RECORDED INFORMATION –
╭──
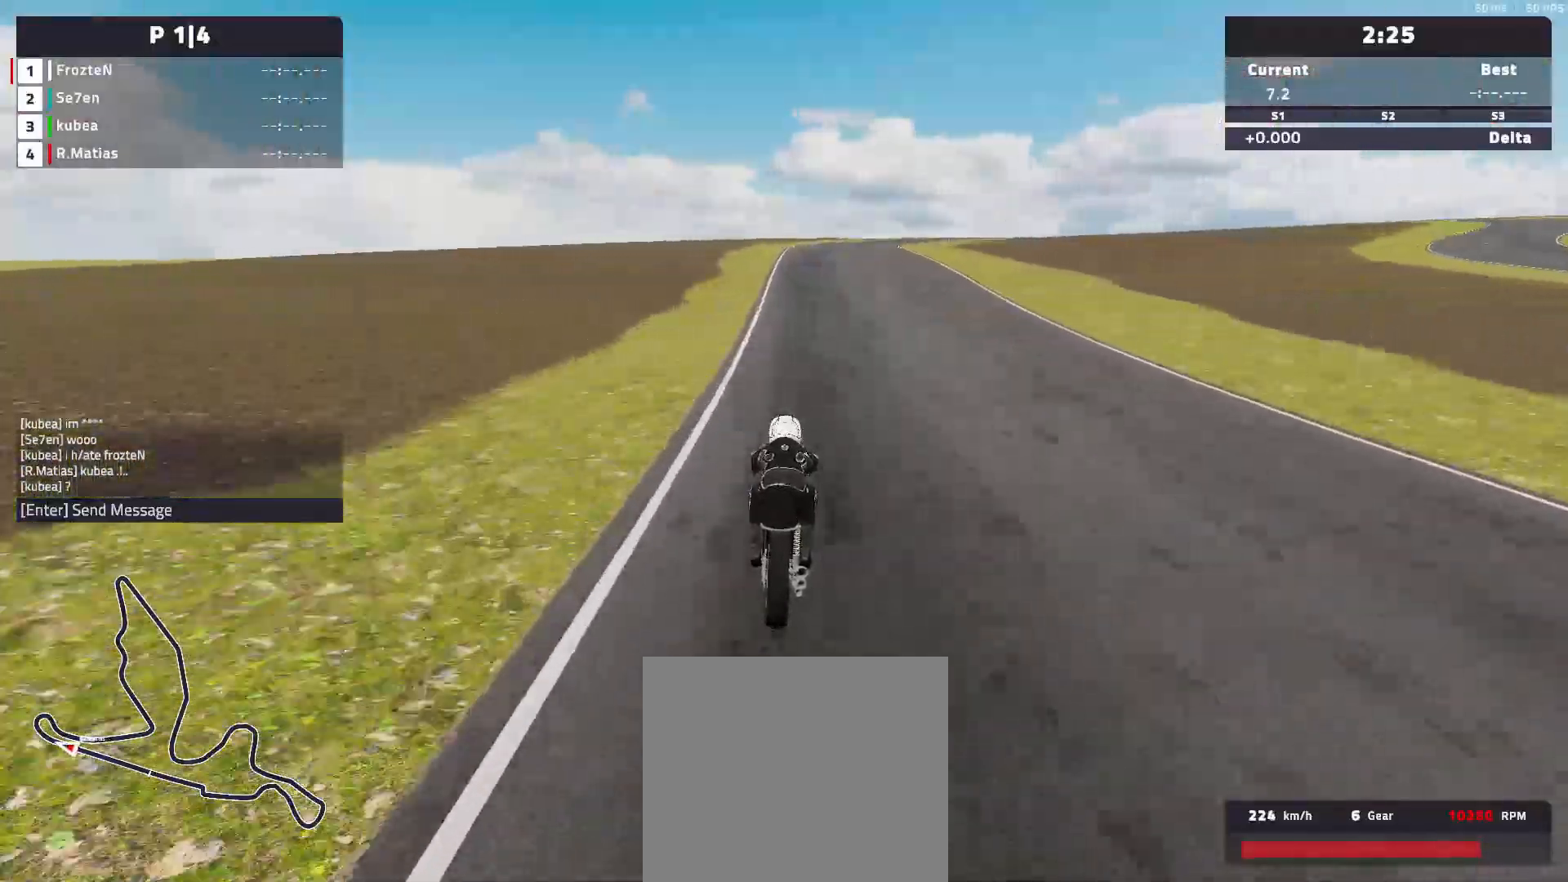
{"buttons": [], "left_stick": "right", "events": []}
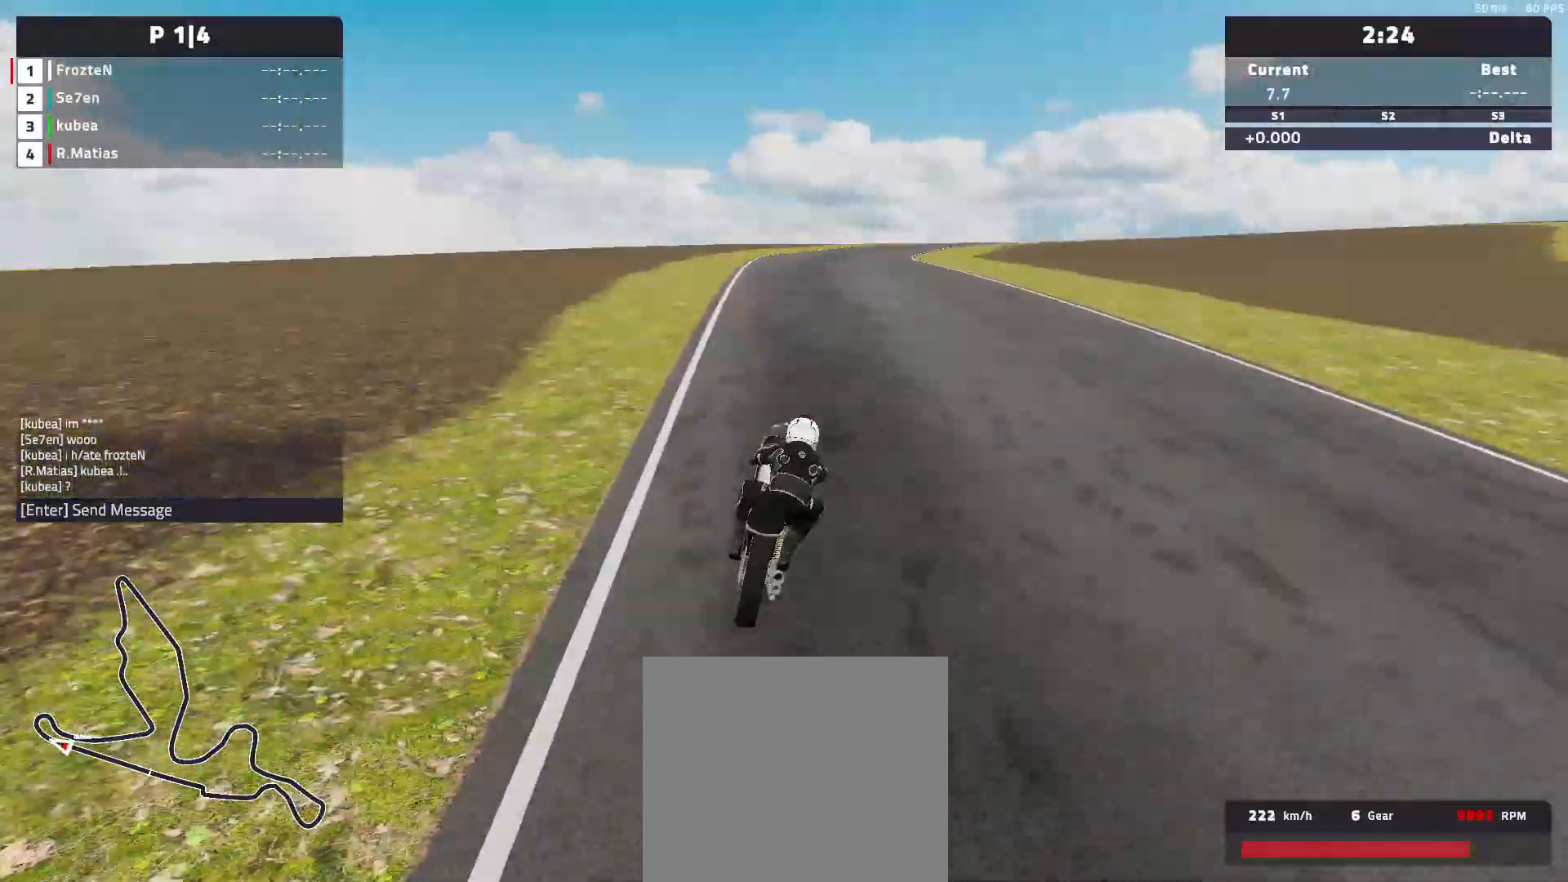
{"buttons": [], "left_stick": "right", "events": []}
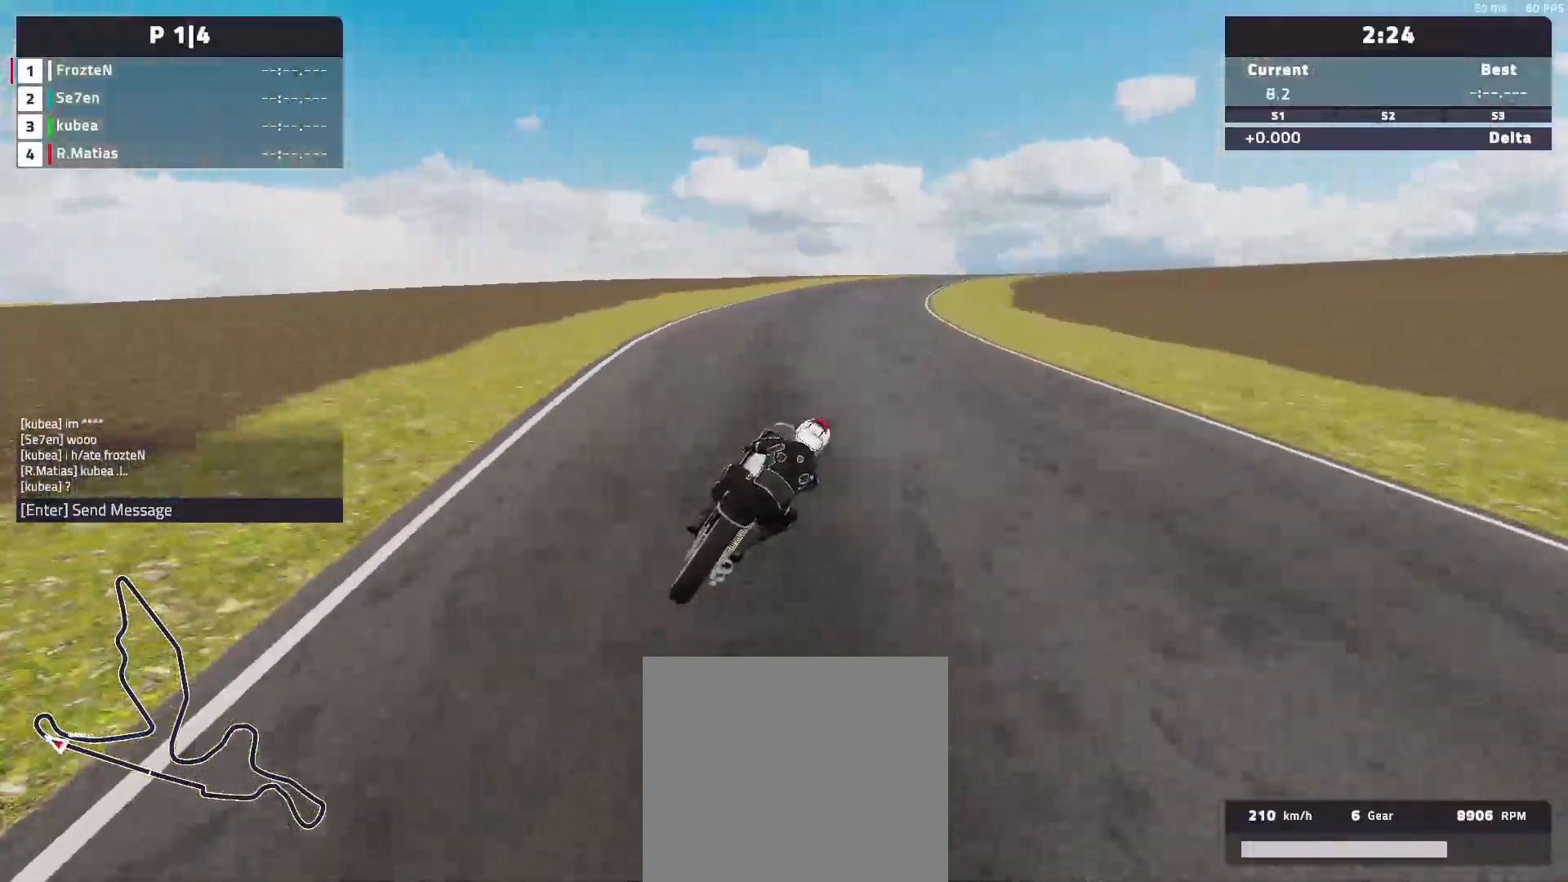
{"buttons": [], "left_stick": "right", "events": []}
╰──
I would like the data copied exactly as it stands, with no pictures included.

TASK OUTPUT –
{"buttons": [], "left_stick": "right", "events": []}
{"buttons": [], "left_stick": "right", "events": []}
{"buttons": [], "left_stick": "right", "events": []}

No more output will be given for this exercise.